■ AIM OF THE TASK: Print the data below verbatim, leaving out the pictures.

■ INPUT DATA:
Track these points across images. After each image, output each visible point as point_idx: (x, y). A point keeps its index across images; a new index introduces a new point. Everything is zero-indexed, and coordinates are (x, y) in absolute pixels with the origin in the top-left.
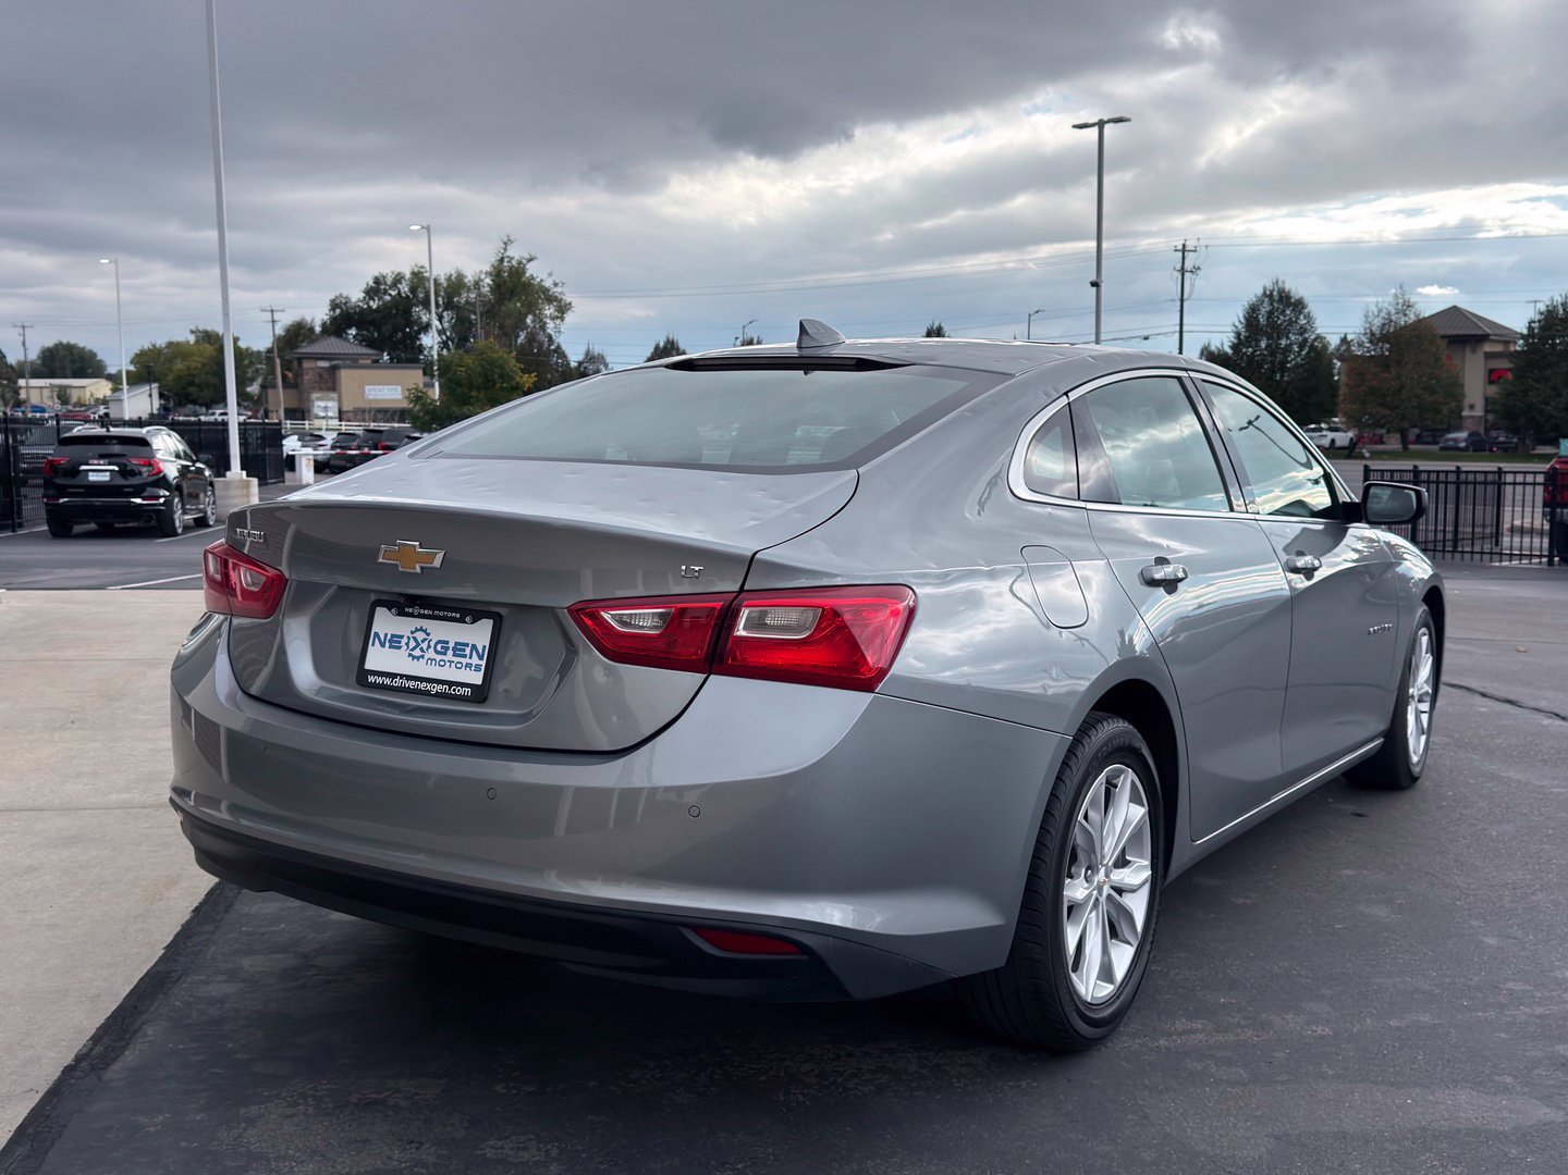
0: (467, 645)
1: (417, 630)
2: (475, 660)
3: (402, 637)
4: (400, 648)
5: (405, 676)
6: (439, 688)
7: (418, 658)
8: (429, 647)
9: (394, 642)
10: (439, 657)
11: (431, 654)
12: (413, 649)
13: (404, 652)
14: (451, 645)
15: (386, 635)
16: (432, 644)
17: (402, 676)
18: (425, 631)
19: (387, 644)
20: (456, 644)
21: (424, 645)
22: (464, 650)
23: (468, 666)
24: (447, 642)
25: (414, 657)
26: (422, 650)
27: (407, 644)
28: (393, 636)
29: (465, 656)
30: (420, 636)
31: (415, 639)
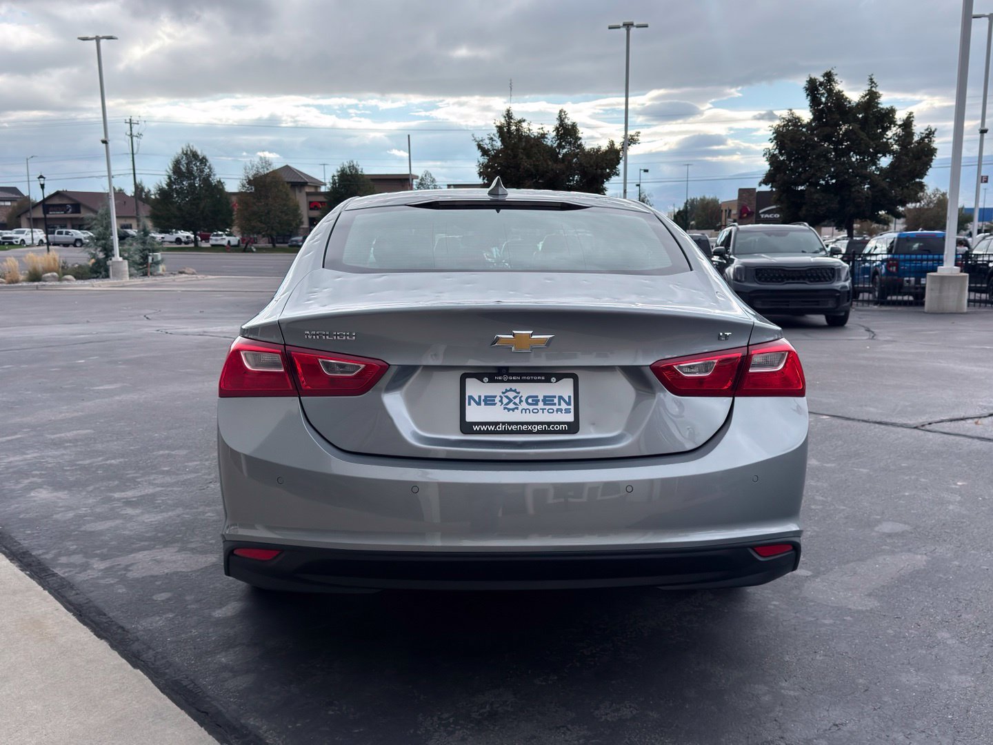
0: (555, 397)
1: (507, 391)
2: (564, 406)
3: (495, 397)
4: (495, 404)
5: (506, 422)
6: (540, 427)
7: (513, 410)
8: (521, 401)
9: (489, 401)
10: (531, 407)
11: (524, 405)
12: (507, 404)
13: (498, 406)
14: (541, 398)
15: (480, 397)
16: (523, 399)
17: (504, 423)
18: (515, 391)
19: (483, 403)
20: (545, 397)
21: (517, 401)
22: (553, 401)
23: (561, 410)
24: (537, 397)
25: (509, 410)
26: (515, 404)
27: (501, 401)
28: (486, 397)
29: (555, 404)
30: (511, 395)
31: (507, 397)
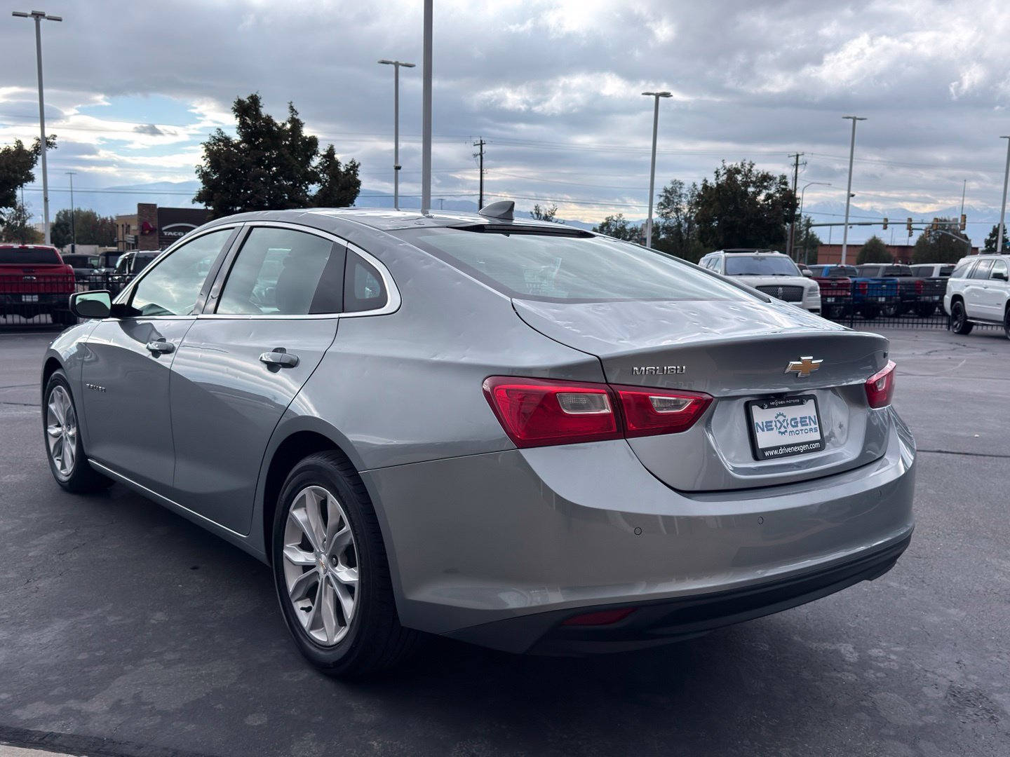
0: (806, 418)
1: (778, 415)
2: (813, 426)
3: (771, 422)
4: (772, 429)
5: (785, 446)
6: (804, 447)
7: (784, 433)
8: (788, 424)
9: (768, 426)
10: (794, 429)
11: (790, 428)
12: (780, 428)
13: (775, 431)
14: (799, 420)
15: (762, 423)
16: (789, 422)
17: (783, 447)
18: (782, 415)
19: (765, 429)
20: (801, 418)
21: (785, 424)
22: (806, 421)
23: (811, 430)
24: (796, 419)
25: (782, 433)
26: (785, 427)
27: (776, 426)
28: (766, 422)
29: (807, 425)
30: (781, 418)
31: (778, 421)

■ RESPONSE BOX:
Track these points across images. After each image, output each visible point as point_idx: (x, y). A point keeps its index across images; a new index introduces a new point. Everything is zero-indexed, and coordinates are (x, y) in absolute pixels with the origin in the top-left.
0: (467, 645)
1: (417, 630)
2: (475, 660)
3: (402, 637)
4: (400, 648)
5: (405, 676)
6: (439, 688)
7: (418, 658)
8: (429, 647)
9: (394, 642)
10: (439, 657)
11: (431, 654)
12: (413, 649)
13: (404, 652)
14: (451, 645)
15: (386, 635)
16: (432, 644)
17: (402, 676)
18: (425, 631)
19: (387, 644)
20: (456, 644)
21: (424, 645)
22: (464, 650)
23: (468, 666)
24: (447, 642)
25: (414, 657)
26: (422, 650)
27: (407, 644)
28: (393, 636)
29: (465, 656)
30: (420, 636)
31: (415, 639)
0: (555, 397)
1: (507, 391)
2: (564, 406)
3: (495, 397)
4: (495, 404)
5: (506, 422)
6: (540, 427)
7: (513, 410)
8: (521, 401)
9: (489, 401)
10: (531, 407)
11: (524, 405)
12: (507, 404)
13: (498, 406)
14: (541, 398)
15: (480, 397)
16: (523, 399)
17: (504, 423)
18: (515, 391)
19: (483, 403)
20: (545, 397)
21: (517, 401)
22: (553, 401)
23: (561, 410)
24: (537, 397)
25: (509, 410)
26: (515, 404)
27: (501, 401)
28: (486, 397)
29: (555, 404)
30: (511, 395)
31: (507, 397)
0: (806, 418)
1: (778, 415)
2: (813, 426)
3: (771, 422)
4: (772, 429)
5: (785, 446)
6: (804, 447)
7: (784, 433)
8: (788, 424)
9: (768, 426)
10: (794, 429)
11: (790, 428)
12: (780, 428)
13: (775, 431)
14: (799, 420)
15: (762, 423)
16: (789, 422)
17: (783, 447)
18: (782, 415)
19: (765, 429)
20: (801, 418)
21: (785, 424)
22: (806, 421)
23: (811, 430)
24: (796, 419)
25: (782, 433)
26: (785, 427)
27: (776, 426)
28: (766, 422)
29: (807, 425)
30: (781, 418)
31: (778, 421)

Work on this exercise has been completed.